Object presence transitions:
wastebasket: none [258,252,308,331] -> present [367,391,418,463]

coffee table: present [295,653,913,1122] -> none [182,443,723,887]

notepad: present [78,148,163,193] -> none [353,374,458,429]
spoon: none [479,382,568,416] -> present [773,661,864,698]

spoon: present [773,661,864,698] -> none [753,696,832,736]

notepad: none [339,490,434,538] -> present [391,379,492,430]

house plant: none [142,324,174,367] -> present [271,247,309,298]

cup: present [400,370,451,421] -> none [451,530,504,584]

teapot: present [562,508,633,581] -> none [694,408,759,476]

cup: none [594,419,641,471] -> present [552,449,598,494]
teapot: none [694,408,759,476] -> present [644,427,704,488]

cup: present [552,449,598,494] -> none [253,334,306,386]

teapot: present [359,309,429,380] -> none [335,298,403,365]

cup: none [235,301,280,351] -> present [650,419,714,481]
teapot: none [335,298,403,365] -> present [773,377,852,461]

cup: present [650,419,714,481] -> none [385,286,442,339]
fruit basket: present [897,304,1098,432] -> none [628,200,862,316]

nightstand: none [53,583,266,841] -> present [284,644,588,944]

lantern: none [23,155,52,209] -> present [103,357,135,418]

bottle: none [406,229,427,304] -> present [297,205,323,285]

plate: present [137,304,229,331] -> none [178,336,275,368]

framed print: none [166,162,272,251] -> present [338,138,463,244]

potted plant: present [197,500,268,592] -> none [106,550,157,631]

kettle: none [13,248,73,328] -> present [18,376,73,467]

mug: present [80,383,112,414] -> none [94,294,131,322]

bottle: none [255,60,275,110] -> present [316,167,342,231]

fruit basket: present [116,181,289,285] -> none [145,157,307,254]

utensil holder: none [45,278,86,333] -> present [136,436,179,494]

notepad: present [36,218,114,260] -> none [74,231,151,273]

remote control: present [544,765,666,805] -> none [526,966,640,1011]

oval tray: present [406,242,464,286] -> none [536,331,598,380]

## JOB ITEM
Every line from the one containing "teapot: present [562,508,633,581]" through the final line of the data above is to be restated word for word, and nothing more.

## OUTPUT BELOW
teapot: present [562,508,633,581] -> none [694,408,759,476]

cup: none [594,419,641,471] -> present [552,449,598,494]
teapot: none [694,408,759,476] -> present [644,427,704,488]

cup: present [552,449,598,494] -> none [253,334,306,386]

teapot: present [359,309,429,380] -> none [335,298,403,365]

cup: none [235,301,280,351] -> present [650,419,714,481]
teapot: none [335,298,403,365] -> present [773,377,852,461]

cup: present [650,419,714,481] -> none [385,286,442,339]
fruit basket: present [897,304,1098,432] -> none [628,200,862,316]

nightstand: none [53,583,266,841] -> present [284,644,588,944]

lantern: none [23,155,52,209] -> present [103,357,135,418]

bottle: none [406,229,427,304] -> present [297,205,323,285]

plate: present [137,304,229,331] -> none [178,336,275,368]

framed print: none [166,162,272,251] -> present [338,138,463,244]

potted plant: present [197,500,268,592] -> none [106,550,157,631]

kettle: none [13,248,73,328] -> present [18,376,73,467]

mug: present [80,383,112,414] -> none [94,294,131,322]

bottle: none [255,60,275,110] -> present [316,167,342,231]

fruit basket: present [116,181,289,285] -> none [145,157,307,254]

utensil holder: none [45,278,86,333] -> present [136,436,179,494]

notepad: present [36,218,114,260] -> none [74,231,151,273]

remote control: present [544,765,666,805] -> none [526,966,640,1011]

oval tray: present [406,242,464,286] -> none [536,331,598,380]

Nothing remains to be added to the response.